**Assignment:**
From the records below, copy each line in which the string "lines" occurs.

**Data:**
________

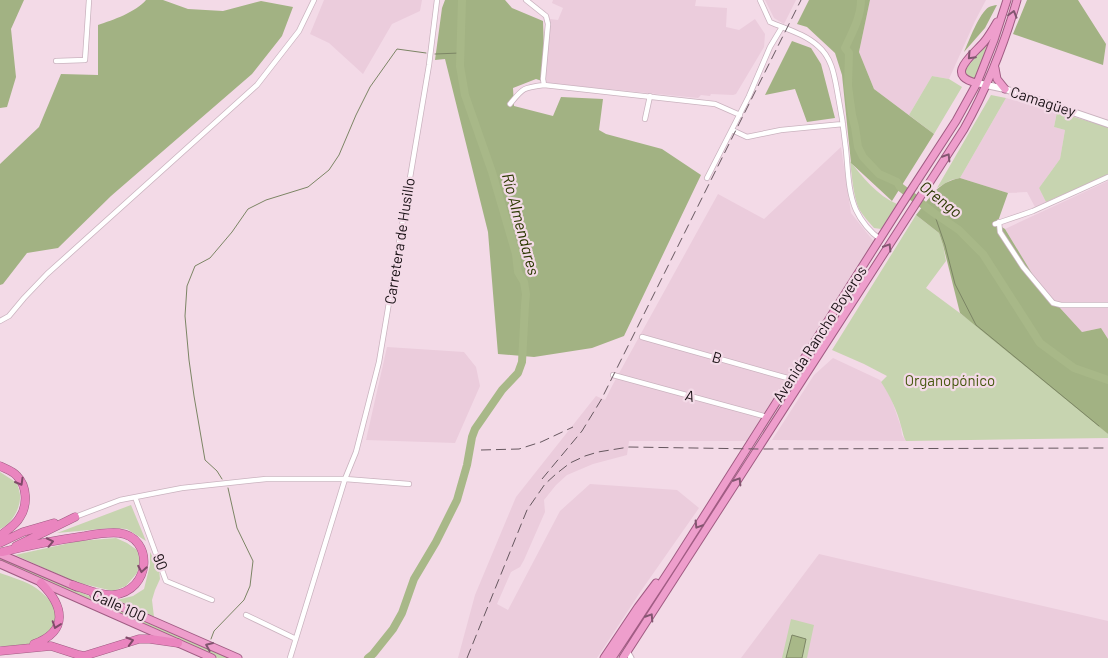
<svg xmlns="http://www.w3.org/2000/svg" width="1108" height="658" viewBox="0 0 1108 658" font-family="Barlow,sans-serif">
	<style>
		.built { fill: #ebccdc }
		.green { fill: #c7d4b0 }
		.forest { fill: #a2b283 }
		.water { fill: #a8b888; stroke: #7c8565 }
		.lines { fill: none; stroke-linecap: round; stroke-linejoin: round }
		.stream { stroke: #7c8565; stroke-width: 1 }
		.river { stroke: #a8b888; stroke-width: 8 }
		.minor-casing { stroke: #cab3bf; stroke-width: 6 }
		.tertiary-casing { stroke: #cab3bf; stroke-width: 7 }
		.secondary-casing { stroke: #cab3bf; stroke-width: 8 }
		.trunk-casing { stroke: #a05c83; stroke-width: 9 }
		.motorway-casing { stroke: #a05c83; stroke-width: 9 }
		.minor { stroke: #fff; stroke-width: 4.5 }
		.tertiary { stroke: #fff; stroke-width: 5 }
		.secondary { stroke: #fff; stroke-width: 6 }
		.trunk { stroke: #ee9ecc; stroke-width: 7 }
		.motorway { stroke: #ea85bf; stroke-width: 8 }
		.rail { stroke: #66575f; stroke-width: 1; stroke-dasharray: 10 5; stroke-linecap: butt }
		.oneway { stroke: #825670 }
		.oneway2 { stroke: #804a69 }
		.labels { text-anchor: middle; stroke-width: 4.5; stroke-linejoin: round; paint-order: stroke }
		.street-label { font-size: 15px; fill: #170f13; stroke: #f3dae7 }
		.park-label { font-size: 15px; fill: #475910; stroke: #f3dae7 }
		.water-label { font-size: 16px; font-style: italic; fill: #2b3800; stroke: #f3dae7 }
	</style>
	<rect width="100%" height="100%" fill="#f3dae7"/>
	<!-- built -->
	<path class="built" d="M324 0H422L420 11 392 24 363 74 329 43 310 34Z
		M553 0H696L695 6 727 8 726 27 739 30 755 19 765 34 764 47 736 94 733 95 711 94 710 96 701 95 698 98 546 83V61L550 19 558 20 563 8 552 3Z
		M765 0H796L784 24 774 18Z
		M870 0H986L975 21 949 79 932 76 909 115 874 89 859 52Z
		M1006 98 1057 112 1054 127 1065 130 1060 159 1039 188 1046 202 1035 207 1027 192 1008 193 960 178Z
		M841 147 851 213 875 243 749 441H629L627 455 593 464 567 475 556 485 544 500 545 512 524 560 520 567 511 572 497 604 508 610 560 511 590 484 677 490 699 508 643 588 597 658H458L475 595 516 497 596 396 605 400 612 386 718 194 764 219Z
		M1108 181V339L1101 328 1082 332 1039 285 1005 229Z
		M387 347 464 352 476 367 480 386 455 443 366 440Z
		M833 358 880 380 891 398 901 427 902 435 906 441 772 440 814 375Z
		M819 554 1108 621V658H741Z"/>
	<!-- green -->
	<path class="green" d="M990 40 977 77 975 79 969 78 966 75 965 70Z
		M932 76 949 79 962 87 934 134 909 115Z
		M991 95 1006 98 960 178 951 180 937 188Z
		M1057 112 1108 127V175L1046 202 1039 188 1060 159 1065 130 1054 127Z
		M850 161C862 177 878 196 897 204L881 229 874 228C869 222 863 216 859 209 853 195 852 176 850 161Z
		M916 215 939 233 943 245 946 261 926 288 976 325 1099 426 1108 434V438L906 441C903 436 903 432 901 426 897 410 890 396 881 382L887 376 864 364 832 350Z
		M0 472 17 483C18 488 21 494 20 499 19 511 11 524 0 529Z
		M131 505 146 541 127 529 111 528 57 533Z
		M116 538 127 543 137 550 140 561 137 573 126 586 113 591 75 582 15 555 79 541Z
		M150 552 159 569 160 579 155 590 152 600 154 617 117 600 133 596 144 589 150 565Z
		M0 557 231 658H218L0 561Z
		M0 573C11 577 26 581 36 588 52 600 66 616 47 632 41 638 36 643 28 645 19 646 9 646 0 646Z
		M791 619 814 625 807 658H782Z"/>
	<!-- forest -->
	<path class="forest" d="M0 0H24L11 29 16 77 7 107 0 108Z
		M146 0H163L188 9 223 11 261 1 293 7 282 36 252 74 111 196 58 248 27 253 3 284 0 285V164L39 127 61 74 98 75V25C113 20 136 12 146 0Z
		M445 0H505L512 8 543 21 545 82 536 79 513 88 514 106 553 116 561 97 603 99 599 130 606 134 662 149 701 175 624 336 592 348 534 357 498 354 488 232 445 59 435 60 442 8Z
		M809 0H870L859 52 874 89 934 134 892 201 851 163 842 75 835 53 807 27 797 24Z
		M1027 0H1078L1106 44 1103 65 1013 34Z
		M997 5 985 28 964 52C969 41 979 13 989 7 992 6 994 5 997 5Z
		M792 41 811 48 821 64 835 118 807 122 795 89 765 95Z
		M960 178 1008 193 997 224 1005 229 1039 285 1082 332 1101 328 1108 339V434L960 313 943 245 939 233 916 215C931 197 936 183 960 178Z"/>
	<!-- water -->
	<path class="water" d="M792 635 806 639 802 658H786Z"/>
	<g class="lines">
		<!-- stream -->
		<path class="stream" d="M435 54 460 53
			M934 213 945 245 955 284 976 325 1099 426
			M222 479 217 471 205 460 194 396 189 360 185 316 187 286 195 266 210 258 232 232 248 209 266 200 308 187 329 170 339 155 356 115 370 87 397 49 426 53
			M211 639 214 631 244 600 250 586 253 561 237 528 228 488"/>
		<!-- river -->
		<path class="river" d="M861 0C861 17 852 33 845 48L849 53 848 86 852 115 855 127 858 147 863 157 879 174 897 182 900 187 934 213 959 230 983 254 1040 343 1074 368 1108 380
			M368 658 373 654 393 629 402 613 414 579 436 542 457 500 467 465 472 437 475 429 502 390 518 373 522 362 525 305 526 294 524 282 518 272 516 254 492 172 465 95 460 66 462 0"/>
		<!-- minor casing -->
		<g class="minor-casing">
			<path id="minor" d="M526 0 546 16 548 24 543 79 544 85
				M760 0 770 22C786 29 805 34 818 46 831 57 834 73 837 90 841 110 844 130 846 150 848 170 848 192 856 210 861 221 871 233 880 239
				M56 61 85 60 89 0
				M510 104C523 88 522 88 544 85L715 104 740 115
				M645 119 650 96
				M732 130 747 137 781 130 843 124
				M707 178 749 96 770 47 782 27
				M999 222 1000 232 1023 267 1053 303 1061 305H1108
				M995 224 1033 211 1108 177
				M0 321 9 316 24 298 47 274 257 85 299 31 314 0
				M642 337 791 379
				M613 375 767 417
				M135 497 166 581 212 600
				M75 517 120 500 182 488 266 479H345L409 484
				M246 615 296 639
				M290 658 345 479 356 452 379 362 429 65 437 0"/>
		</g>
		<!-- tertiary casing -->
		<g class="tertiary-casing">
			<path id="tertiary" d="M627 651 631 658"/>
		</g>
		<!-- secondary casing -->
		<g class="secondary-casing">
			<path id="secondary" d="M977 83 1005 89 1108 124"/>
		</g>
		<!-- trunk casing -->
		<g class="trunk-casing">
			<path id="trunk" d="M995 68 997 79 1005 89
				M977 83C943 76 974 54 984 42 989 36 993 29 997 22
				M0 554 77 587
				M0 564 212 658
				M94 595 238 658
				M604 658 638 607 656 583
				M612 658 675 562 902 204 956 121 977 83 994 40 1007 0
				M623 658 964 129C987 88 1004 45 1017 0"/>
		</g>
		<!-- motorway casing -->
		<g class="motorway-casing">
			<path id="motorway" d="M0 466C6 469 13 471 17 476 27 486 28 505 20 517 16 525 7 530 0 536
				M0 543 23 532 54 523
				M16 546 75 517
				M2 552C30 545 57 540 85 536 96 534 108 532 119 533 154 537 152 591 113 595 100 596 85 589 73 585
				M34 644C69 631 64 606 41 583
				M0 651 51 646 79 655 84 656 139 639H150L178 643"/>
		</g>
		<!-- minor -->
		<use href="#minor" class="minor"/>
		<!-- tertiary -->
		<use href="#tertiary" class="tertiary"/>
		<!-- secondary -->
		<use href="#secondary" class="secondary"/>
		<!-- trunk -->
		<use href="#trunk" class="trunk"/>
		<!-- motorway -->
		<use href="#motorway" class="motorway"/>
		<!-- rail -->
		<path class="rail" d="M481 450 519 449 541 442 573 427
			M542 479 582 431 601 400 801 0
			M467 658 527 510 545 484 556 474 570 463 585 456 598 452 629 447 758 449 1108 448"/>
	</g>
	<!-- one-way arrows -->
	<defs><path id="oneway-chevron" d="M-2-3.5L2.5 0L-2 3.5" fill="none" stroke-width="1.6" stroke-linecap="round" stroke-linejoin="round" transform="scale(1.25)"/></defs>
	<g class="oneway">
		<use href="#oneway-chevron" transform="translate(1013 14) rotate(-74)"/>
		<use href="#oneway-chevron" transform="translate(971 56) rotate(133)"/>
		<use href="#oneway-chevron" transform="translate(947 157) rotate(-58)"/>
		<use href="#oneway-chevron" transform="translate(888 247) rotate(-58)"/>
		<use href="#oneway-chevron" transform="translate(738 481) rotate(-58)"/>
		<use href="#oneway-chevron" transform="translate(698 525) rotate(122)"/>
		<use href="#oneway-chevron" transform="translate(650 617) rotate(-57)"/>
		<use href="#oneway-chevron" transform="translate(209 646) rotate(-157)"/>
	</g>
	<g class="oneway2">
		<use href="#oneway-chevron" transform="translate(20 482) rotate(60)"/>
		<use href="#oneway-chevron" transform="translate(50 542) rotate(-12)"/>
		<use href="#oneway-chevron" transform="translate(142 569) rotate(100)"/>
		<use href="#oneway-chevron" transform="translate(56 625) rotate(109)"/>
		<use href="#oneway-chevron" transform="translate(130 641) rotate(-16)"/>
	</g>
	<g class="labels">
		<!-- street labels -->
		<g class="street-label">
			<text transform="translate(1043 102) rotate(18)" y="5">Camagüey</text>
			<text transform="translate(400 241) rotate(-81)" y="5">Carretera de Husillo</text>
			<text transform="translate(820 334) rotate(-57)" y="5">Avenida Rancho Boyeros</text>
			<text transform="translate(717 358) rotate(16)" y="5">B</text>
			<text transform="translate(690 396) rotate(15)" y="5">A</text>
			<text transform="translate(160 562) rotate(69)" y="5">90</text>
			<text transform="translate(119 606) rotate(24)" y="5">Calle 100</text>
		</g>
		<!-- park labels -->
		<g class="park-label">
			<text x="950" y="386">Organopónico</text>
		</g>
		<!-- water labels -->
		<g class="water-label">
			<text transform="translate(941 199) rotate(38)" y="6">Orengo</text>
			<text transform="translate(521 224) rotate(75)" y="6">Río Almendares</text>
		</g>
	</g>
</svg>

________

**Reply:**
		.lines { fill: none; stroke-linecap: round; stroke-linejoin: round }
	<g class="lines">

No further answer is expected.